The second reading is taken from the Letter of James. In the context the author has just denounced and cursed the wealthy who have everything yet defraud their workers of a just wage. Then James turns to the poor among his readers. He begs of them to have the kind of patience that a farmer has as he waits for rain on his planted crops. Although James’ phrase, “The coming of the Lord is at hand” was intended as an assurance of God’s retribution on those who oppressed the poor, in today’s liturgy it gets a new meaning. It has become a proclamation no longer of the Lord God of retribution, but the Lord God’s salvation sent to his people in the birth of his Son, Jesus the Christ. Finally, the author closes with proposing another example of patience to be imitated, “the prophets who spoke in the name of the Lord.” Even a hurried reading of the prophets shows us the sometimes total frustration with their lack of success.
Today’s gospel is the second installment of Advent gospels promoting and describing the miss-ion of the Baptizer. The context is near the approaching end of John’s mission. John has been imprisoned by Herod Antipas, ruler of Galilee and of parts east of the Jordan. The Baptizer either doubts his conviction that Jesus was the one sent by God or he wanted Jesus to convince his (John’s) disciples that his proclamation of Jesus was correct. So John sends a delegation to Jesus with this question, “Are you the one who is to come, or should we look for another?” Jesus answers directly, “Go and tell John: the blind see, the lame walk, lepers are cleansed, the deaf hear, the dead are resurrected, and the poor hear the good news.” (Note the echoes of Isaiah 35 in our first reading and Responsorial Psalm.) Jesus adds a beatitude or blessing on John, or on John’s disciples, or on future believers, “Blessed is the one who takes no offense (scandal) at me.”
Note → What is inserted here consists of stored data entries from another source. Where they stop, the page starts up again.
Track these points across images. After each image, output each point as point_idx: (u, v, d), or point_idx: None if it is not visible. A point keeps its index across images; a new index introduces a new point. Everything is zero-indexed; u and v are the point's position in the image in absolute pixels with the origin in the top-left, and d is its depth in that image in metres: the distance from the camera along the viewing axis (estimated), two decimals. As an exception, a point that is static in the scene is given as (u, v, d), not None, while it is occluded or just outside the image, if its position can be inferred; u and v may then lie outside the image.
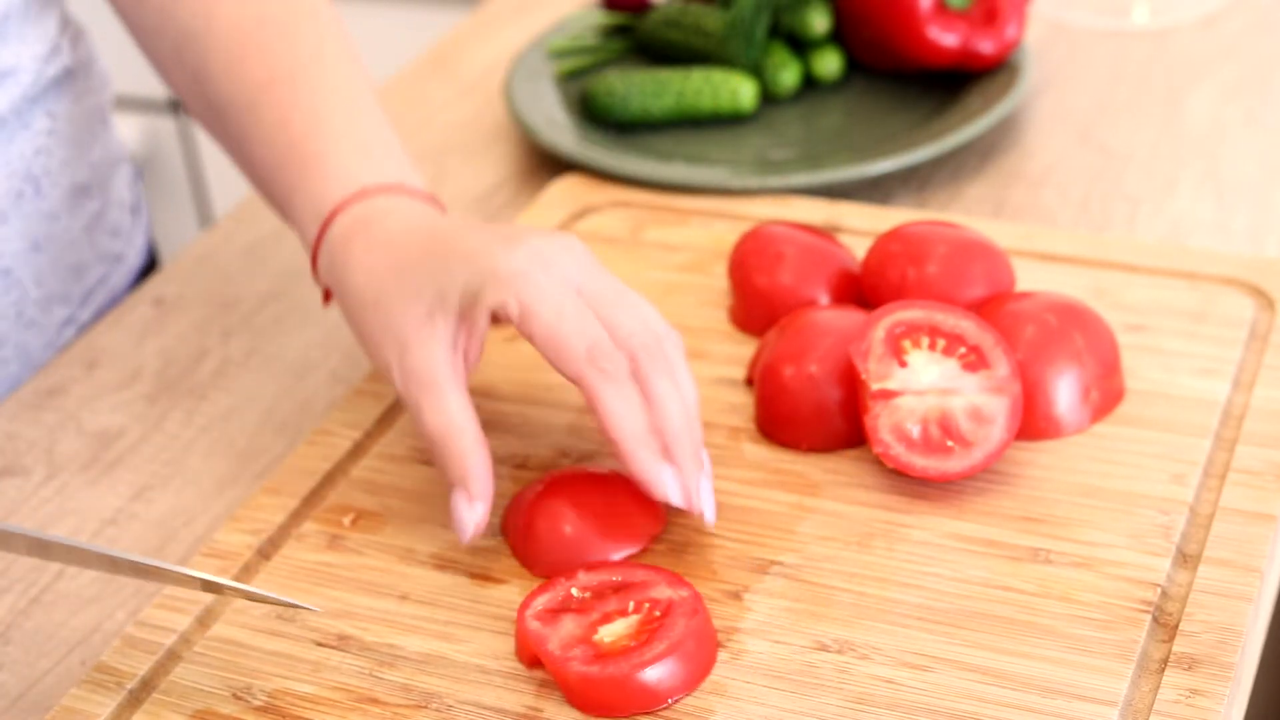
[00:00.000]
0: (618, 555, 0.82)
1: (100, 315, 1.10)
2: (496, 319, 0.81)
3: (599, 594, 0.78)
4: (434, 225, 0.86)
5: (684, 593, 0.76)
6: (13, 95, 1.01)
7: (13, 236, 1.02)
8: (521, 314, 0.79)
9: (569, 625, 0.76)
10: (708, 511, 0.80)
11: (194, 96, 0.97)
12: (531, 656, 0.76)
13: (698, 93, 1.20)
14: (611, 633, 0.75)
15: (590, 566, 0.79)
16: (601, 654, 0.74)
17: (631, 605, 0.76)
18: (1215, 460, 0.85)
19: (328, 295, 0.91)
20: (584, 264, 0.82)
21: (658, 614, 0.76)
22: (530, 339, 0.79)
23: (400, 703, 0.76)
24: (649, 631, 0.75)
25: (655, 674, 0.73)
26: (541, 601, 0.77)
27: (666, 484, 0.79)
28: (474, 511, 0.80)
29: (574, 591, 0.78)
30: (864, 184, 1.14)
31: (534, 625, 0.76)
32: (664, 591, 0.77)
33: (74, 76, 1.06)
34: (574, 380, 0.79)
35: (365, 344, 0.85)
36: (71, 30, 1.07)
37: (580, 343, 0.79)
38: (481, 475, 0.80)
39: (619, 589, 0.78)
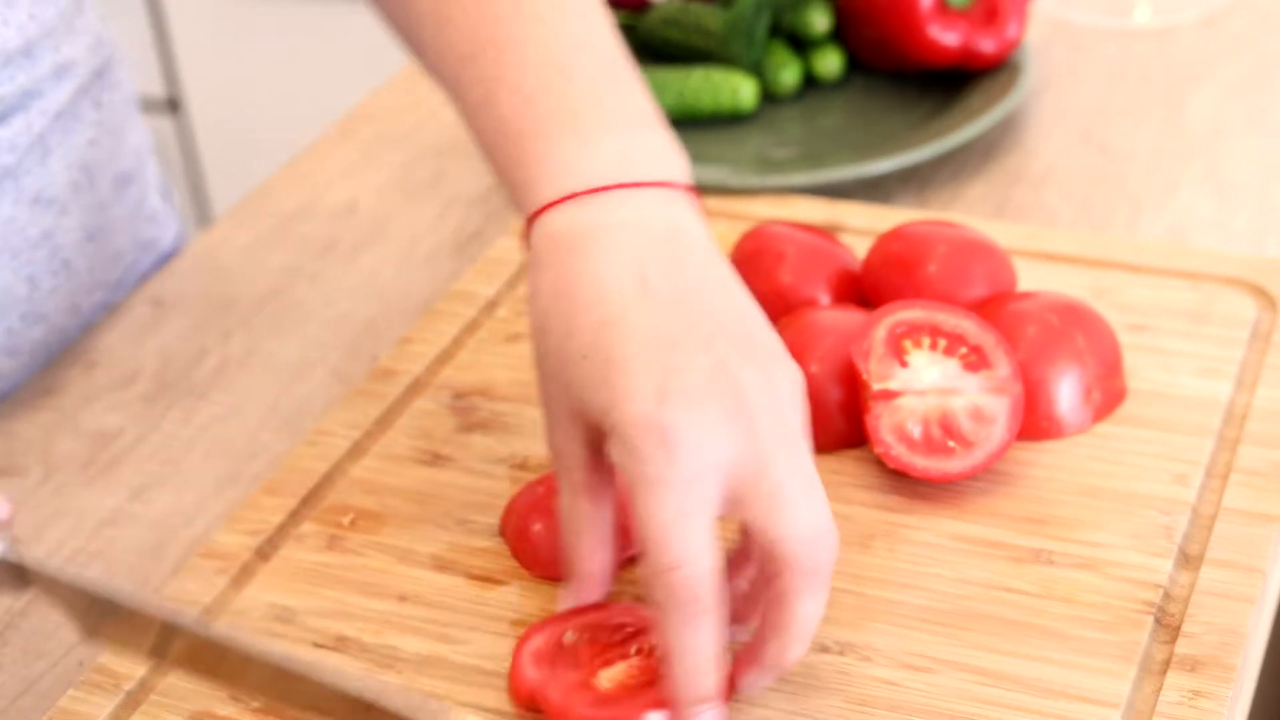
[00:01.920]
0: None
1: (139, 286, 1.11)
2: None
3: (595, 638, 0.75)
4: (620, 299, 0.70)
5: None
6: (71, 88, 1.02)
7: (73, 228, 1.03)
8: (631, 485, 0.67)
9: (567, 670, 0.74)
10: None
11: (422, 65, 0.84)
12: (527, 699, 0.74)
13: (698, 91, 1.20)
14: (611, 678, 0.74)
15: (582, 611, 0.76)
16: (602, 698, 0.72)
17: (634, 649, 0.74)
18: (1218, 460, 0.84)
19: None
20: (750, 442, 0.67)
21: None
22: (633, 511, 0.67)
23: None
24: (649, 671, 0.73)
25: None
26: (536, 643, 0.75)
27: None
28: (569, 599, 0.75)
29: (568, 636, 0.75)
30: (865, 183, 1.13)
31: (531, 673, 0.74)
32: None
33: (111, 66, 1.08)
34: (648, 593, 0.68)
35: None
36: (99, 24, 1.09)
37: (654, 560, 0.66)
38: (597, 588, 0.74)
39: (616, 630, 0.75)
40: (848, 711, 0.73)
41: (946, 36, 1.18)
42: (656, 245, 0.71)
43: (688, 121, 1.21)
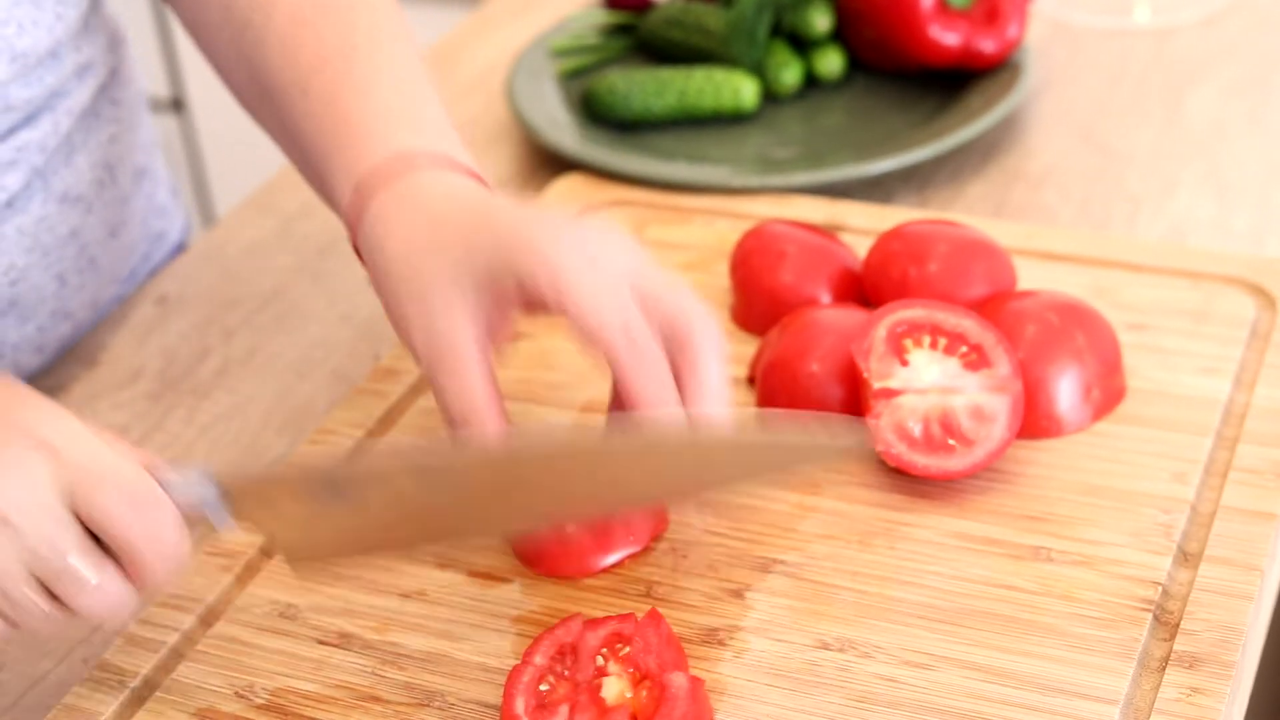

As John’s delegation departs, Jesus proclaims his approval of John’s mission. He notes the crowds that had been drawn into the wilderness to see and hear John and receive John’s baptism. What did they seek? A cattail swaying in the breeze (a man without conviction)? Or were they looking for someone in fine clothing, such as are found in the wardrobe of kings? A prophet? Matthew already described the Baptizer in last Sunday’s gospel so that readers and hearers would know that John was a prophet even like the great Elijah. But Jesus goes beyond the prophets in the praise of John, “Yes, I tell you, more than a prophet.” He first praises John in words echoing an oracle of the prophet Malachy (460 B.C.) describing the prophet Elijah, “Behold, I am sending my messenger ahead of you. He will prepare your way before you.” Thus the gospel sanctifies the Baptizer’s title as “Forerunner of Christ.” More interesting is the fact that Malachy envisions Elijah preparing the path for God himself to come to the earth to set things right. In envisioning John as Elijah, is Matthew also proclaiming Jesus not only as God’s intervention in the world but as God? Jesus’ final words are climactic but followed with a caution, “Among those born of women, none is greater than John.” That’s the good news for those who had begun to proclaim John as Messiah. But Matthew adds a caution, “. . . yet the least in the kingdom of heaven is greater than he.” Meaning: those who proclaim Jesus as Messiah have it right.”